The Aquaculture Association of Nova Scotia (AANS) welcomes the attention of Herald columnist Brenda MacDonald towards aquaculture initiatives in the province. MacDonald suggests she knows how to ask good questions, and she puts forward several in her column. At the AANS, we’re good at answering questions with facts, direct experience, and science.
MacDonald’s main issue appears to be the health of farmed salmon at the supermarket. She seems to believe that the Canadian Food Inspection Agency is willing to risk the health and well being of Canadians by allowing a product to be sold that poses some danger to humans. The Canadian Food Inspection Agency holds the aquaculture industry to the same standard as all types of food production; tainted or unwholesome fish are never allowed to be processed and sold.
Is there a way to have healthy farmed fish without jeopardizing or harming wild fish stocks and other marine life in any way? Yes, and it’s being done every day in our province right now. Modern aquaculture practices are aimed at reducing any impact on the local marine environment. Fish farms simply do not jeopardize wild fish stocks.

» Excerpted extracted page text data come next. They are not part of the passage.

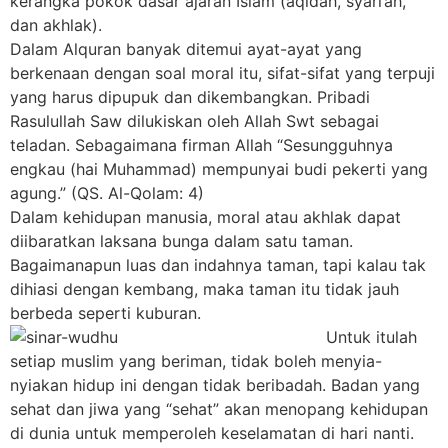
kerangka pokok dasar ajaran Islam (aqidah, syari’ah,
dan akhlak).
Dalam Alquran banyak ditemui ayat-ayat yang
berkenaan dengan soal moral itu, sifat-sifat yang terpuji
yang harus dipupuk dan dikembangkan. Pribadi
Rasulullah Saw dilukiskan oleh Allah Swt sebagai
teladan. Sebagaimana firman Allah “Sesungguhnya
engkau (hai Muhammad) mempunyai budi pekerti yang
agung.” (QS. Al-Qolam: 4)
Dalam kehidupan manusia, moral atau akhlak dapat
diibaratkan laksana bunga dalam satu taman.
Bagaimanapun luas dan indahnya taman, tapi kalau tak
dihiasi dengan kembang, maka taman itu tidak jauh
berbeda seperti kuburan.
Untuk itulah
setiap muslim yang beriman, tidak boleh menyia-
nyiakan hidup ini dengan tidak beribadah. Badan yang
sehat dan jiwa yang “sehat” akan menopang kehidupan
di dunia untuk memperoleh keselamatan di hari nanti.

Sea farmers seek to reduce or eliminate any possible interaction between farmed and wild fish, because it’s in the best interest of both the farmed and wild salmon.
Is there a way to generate new jobs in fish farming without jeopardizing existing jobs in tourism and lobster fishing? Certainly, and it’s being done here and now. Many salmon farmers either come from lobster fishing families or are still in the lobster fishery now, and they know the two industries can not only work together but also thrive in the same areas. Consider the tourism industries in St. Andrews, NB, in Ireland, in Scotland and Norway. These are all major areas of salmon farming as well as prime tourist locations.
As for learning from the experiences, mistakes, and successes of other fish farms and facilities all across the globe, that’s exactly what is being done. Nova Scotian sea farmers have a half-century of worldwide experience to draw upon, and have applied those lessons to their current operations. Low stocking densities, extensive fallowing, and isolation from wild salmon rivers are all standard practice now.
It is important to know the AANS supports both net-pen and land-based farmers. The world is looking at NS sea farmers as leaders in many ways, including land-based farming. But, it is important to remember that a movement from marine- to land- based farming means a trade off of interactions. There are benefits and disadvantages to both systems, and farmers must be careful to consider the full implications of their choices. One is not necessarily better than the other; both require a proper amount of planning and attention and must comply with all government regulations.
By looking at the facts about the aquaculture industry, Nova Scotians will discover we have world-class aquaculture producers, adhering to strict environmental standards, producing a great tasting, high quality, and above all healthy product.